Сделав такой вывод, генерал величественно взглянул на Максимова и, отпустив его, приказал беспощадно пресекать малейшие революционные веяния в полку.

8

Лежа под серым колючим одеялом на соломенном тюфяке в своей лагерной палатке, Мазурин долго не мог заснуть. Полы палатки были закинуты и крест-накрест пристегнуты к вбитым в землю колышкам, но свежий вечерний ветер колыхал брезент, и Мазурину казалось, что кто-то стоит снаружи и балуется. В этот тихий ночной час особенно ярко вспоминалось прошлое… Небольшая, с выбеленными стенами комната и в ней — близкий друг, с горячей большевистской душой, Федя Радогин… А вот Предтеченский переулок на Пресне, приплюснутое оконце. Когда подымаешься по трем ступенькам старенького крыльца к дяде Мише, вторая обязательно скрипнет под ногой. Сколько хороших часов прошло здесь, сколько спорили по-молодому задорно, как учились!.. «Дядя Миша, можно, я к тебе вечерком попозднее забегу и ты расскажешь мне о Ленине?..»

Мазурин вздрогнул, пробудился от сладкой дремы, унесшей его так далеко. Вот она — солдатчина! Невеселая штука служить в царской казарме… И снова закрыл глаза. «Эх, дядя Миша, не плохо бы с тобою, как прежде, поговорить…» А как-то раз шпики выследили подпольную квартиру. Но был там потайной ход через подвал в соседний дом. И дядя Миша торопил: «Беги, парень, да смотри — слов моих не растеряй, нужны они…» Какая крепкая рука у дяди Миши, она так и впилась в плечо, трясет, толкает…

Мазурин сделал резкое движение и снова очнулся.

— Тише! — шепчет чей-то голос. — Одевайся без шума.

Мазурин не разглядел, кто это. И, только выходя из палатки, узнал Смирнова.

— Куда, господин прапорщик? Что случилось?

— Молчи, — безучастно ответил Смирнов. — Ведут тебя, — значит, так надо. Марш!

Широкая темная аллея уходила под деревья. Вероятно, недавно прошел дождь, так как особенно свежо и горьковато пахло рябиной и мокрой травой и влажный песок упруго подавался под ногами. На повороте горел керосино-калильный фонарь, вокруг него неутомимо носилась ночная мошкара, и в белом, ярком свете, точно посеребренные, блестели листья, выглядывали оранжевые ветви вызревающей рябины.
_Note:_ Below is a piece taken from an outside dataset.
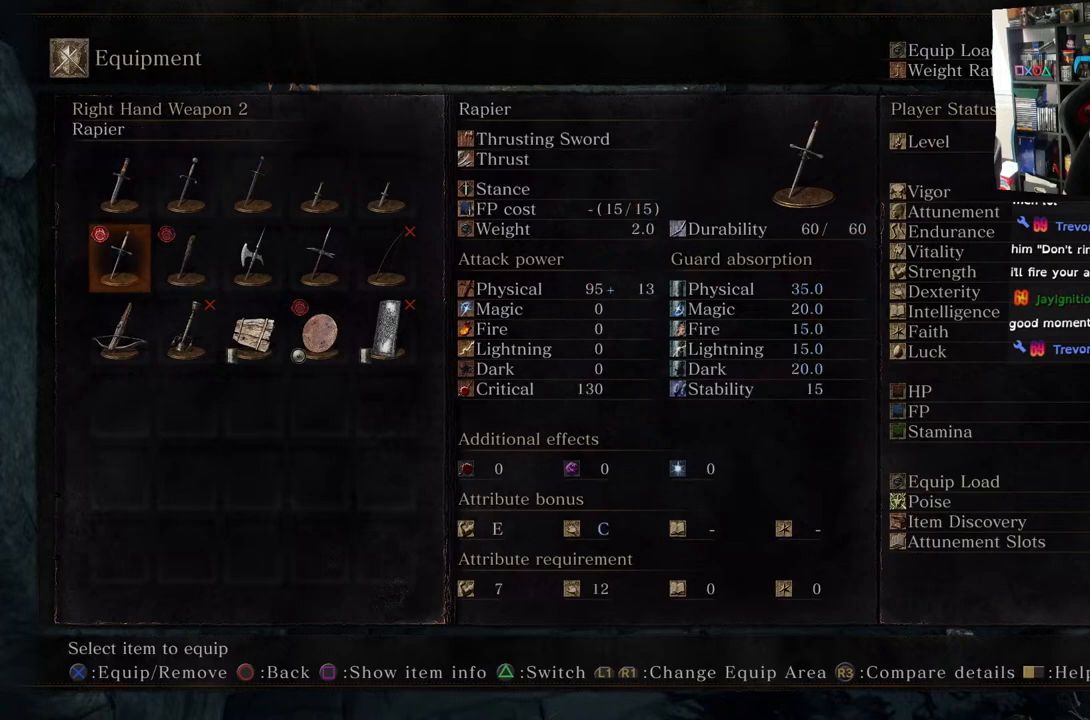
{"buttons": [], "left_stick": "center", "right_stick": "center", "events": [[417, "DPAD_RIGHT", "down"], [483, "DPAD_RIGHT", "up"]]}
Мазурин больше ни о чем не спрашивал зауряд-прапорщика (отметил только, что у того была отстегнута кобура) и мучительно думал: «За что взяли?» Он был так осторожен, что за два года службы его ни разу не заподозрили в подпольной работе. Неужели кто-нибудь выдал, проговорился? Или выследили?.. А может быть, за чем-либо другим зовут? Вряд ли… Ночью, да еще с фельдфебелем, не будут подымать по пустому делу. И Мазурин, сосредоточившись, стал думать спокойно и решил, что будет все отрицать: «Пускай сами раскроют свои карты…»
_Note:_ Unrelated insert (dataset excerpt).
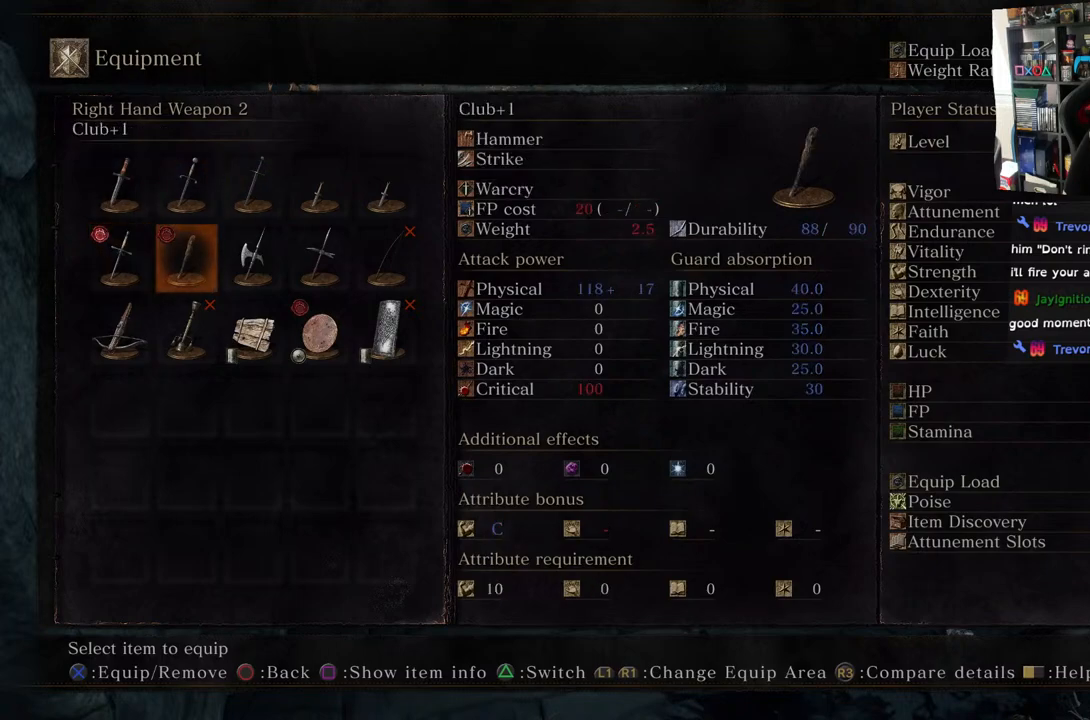
{"buttons": ["DPAD_UP"], "left_stick": "center", "right_stick": "center", "events": [[117, "DPAD_RIGHT", "down"], [250, "DPAD_RIGHT", "up"], [417, "DPAD_UP", "down"]]}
Они проходили через лагерь второго батальона. Палатки, как белые холмы, стояли по сторонам аллеи. Дневальные сонно сидели под круглыми навесами — «грибами». Мазурина привели к дежурному по полку штабс-капитану Блинникову. Сердито и немного испуганно поглядел он на доставленного, потом долго кашлял, хрипел.

— Нашкодил… — наконец проговорил он. — Эх ты, дрянь! К ногтю бы тебя… Только господ офицеров беспокоишь, вошь тифозная!.. В каталажку его!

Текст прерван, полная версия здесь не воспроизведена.